**Given passage:**
·····

Video editing is a time-eating process. There are so many things you might feel like you need to do, but on the other hand you may sometimes feel like you’re just waiting around for things to process. 

There are, however, many quick changes you can make that can effectively streamline your video editing workflow and the rendering processes that eat up your time. Most of these involve very quick changes that aren’t difficult to work into your video editing.

With Adobe Premiere especially, you have tons of features at your disposal. Although these might be overwhelming at times, they also provide lots of opportunities for shortcuts and workarounds to some time-eating processes. 

Adobe Premiere Keyboard Shortcuts

One of the easiest changes you can make while video editing to speed up your workflow is to switch from using your mouse to your keyboard. In fact, you can edit entirely using your keyboard if you know how to set these keyboard shortcuts.

To do this, all you need to do is go to Edit > Keyboard Shortcuts. You’ll see a screen with a keyboard layout which will allow you to see how the shortcuts are already set. You can also choose a preset for these shortcuts by choosing from the Keyboard Layout Preset dropdown. 

Further, you can set up your own shortcut layout and save it to use at any time. To set a certain action to a key, double click on the action in the list in the area where the keyboard shortcut is listed. A small black box should show up where you can use the key you want to assign to the action, or press the X to clear it. 

Change Your Playback Resolution

Another super quick way to increase your productivity rate is to play with the playback resolution on the program or source monitor. In these panels, you should see a small dropdown box next to the settings icon. 

You’ll see choices of Full, ½, ¼, ⅛, and 1/16. This is the output resolution that your video will be rendered in. Full resolution is more than likely going to greatly slow the process of your editing, because it will take much more power for your computer to render the preview video. 

If you choose ½ or ¼, which you can pick if your video is 1080p, it will reduce the resolution by that amount, giving your computer less work to do. You can only use the ⅛ or 1/16 options if your video is in 4K. This also has no effect on the final rendering of the video. It’s only so Premiere can show you this preview of your video while you edit it. 

Reformat Your Footage

You might not know how the format of your footage actually affects the speed of your editing process. Basically, some of the video formats that your footage may already be in could make it more difficult for your computer to edit. 

However, there’s a way you can reformat your media beforehand in order to help make your editing move along faster. The formats you should edit with do not have to be what you render the final video to, either. In fact, the file size of formats that work best when editing are usually a lot larger than what you’d want the final file size to be.

You can use Adobe Media Encoder to reformat your media. Some good formats to use for editing are:

  • Uncompressed files
  • ProRes
  • M-JPEG
  • JPEG2000

Use Proxies On Your Footage

If your computer is having a hard time editing footage, and you’re experiencing super slow load times, it might be due to the resolution of your video. If this is too high for your computer to handle, it could cause problems.

·····

**Given information:**
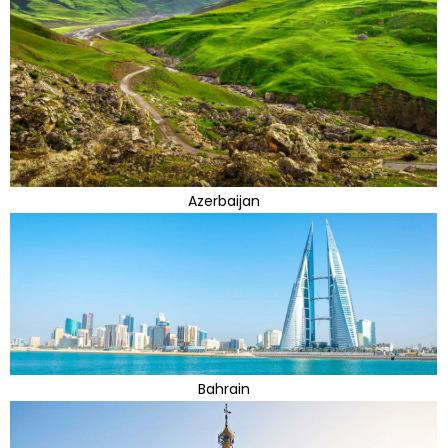
Azerbaijan
Bahrain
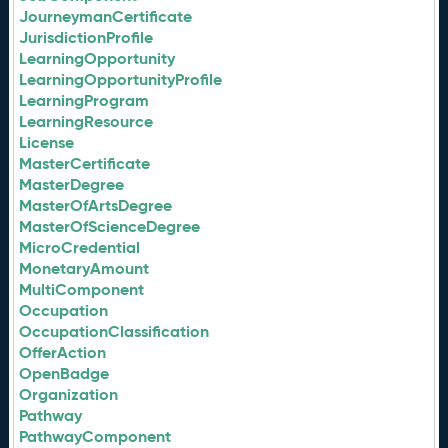
JourneymanCertificate
JurisdictionProfile
LearningOpportunity
LearningOpportunityProfile
LearningProgram
LearningResource
License
MasterCertificate
MasterDegree
MasterOfArtsDegree
MasterOfScienceDegree
MicroCredential
MonetaryAmount
MultiComponent
Occupation
OccupationClassification
OfferAction
OpenBadge
Organization
Pathway
PathwayComponent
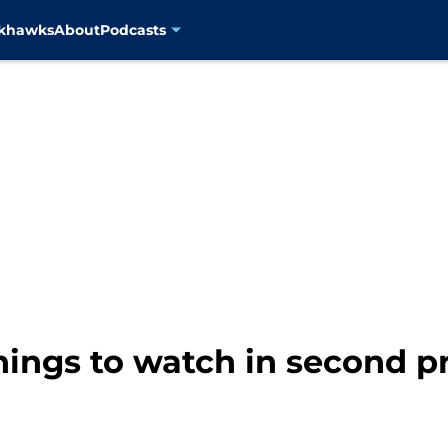
ckhawks
About
Podcasts
things to watch in second 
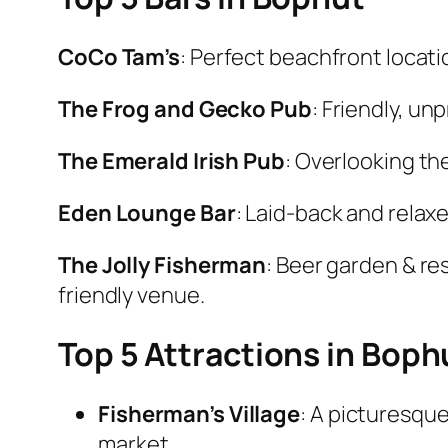
CoCo Tam’s
: Perfect beachfront locati
The Frog and Gecko Pub
: Friendly, un
The Emerald Irish Pub
: Overlooking th
Eden Lounge Bar
: Laid-back and relax
The Jolly Fisherman
: Beer garden & re
friendly venue.
Top 5 Attractions in Boph
Fisherman’s Village
: A picturesqu
market.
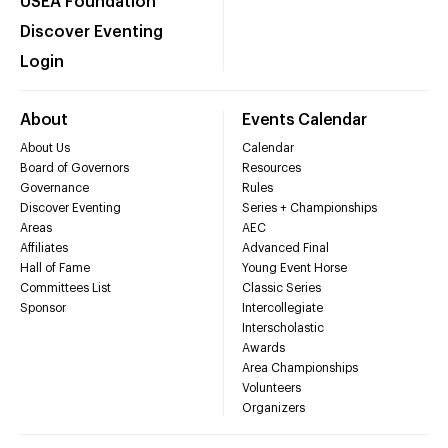
USEA Foundation
Discover Eventing
Login
About
Events Calendar
About Us
Calendar
Board of Governors
Resources
Governance
Rules
Discover Eventing
Series + Championships
Areas
AEC
Affiliates
Advanced Final
Hall of Fame
Young Event Horse
Committees List
Classic Series
Sponsor
Intercollegiate
Interscholastic
Awards
Area Championships
Volunteers
Organizers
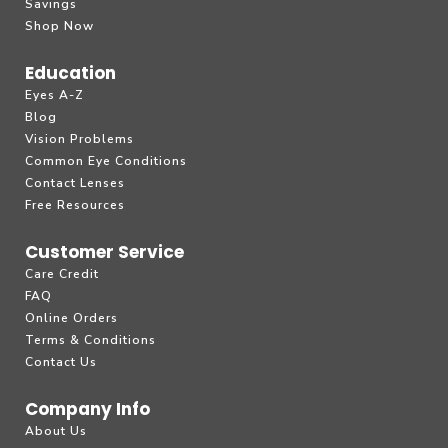
Savings
Shop Now
Education
Eyes A-Z
Blog
Vision Problems
Common Eye Conditions
Contact Lenses
Free Resources
Customer Service
Care Credit
FAQ
Online Orders
Terms & Conditions
Contact Us
Company Info
About Us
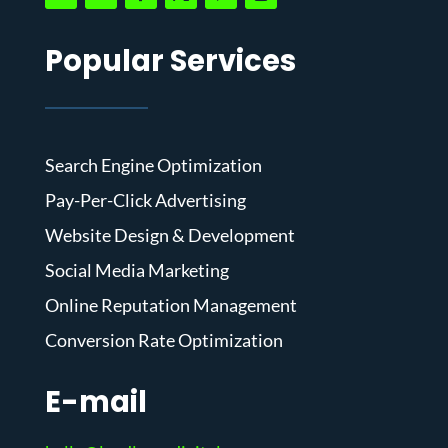
Popular Services
Search Engine Optimization
Pay-Per-Click Advertising
Website Design & Development
Social Media Marketing
Online Reputation Management
Conversion Rate Optimization
E-mail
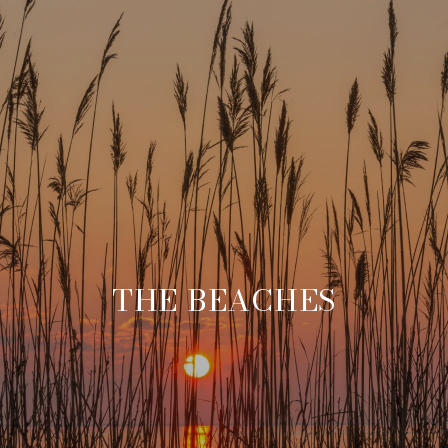
THE BEACHES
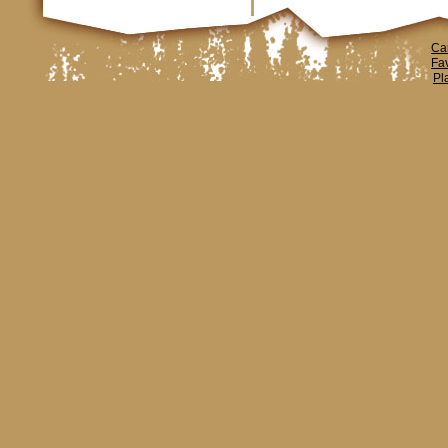
Ca
Fa
Pl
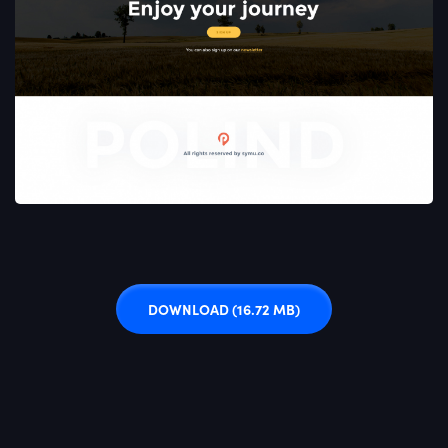
DOWNLOAD
(16.72 MB)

·····

**What needs to be done:**
According to the video editing text, which playback resolution options can be used only when the video is in 4K? Rely only on the text about speeding up video editing, not on the lines.

**Answer to this exercise:**
The ⅛ and 1/16 options.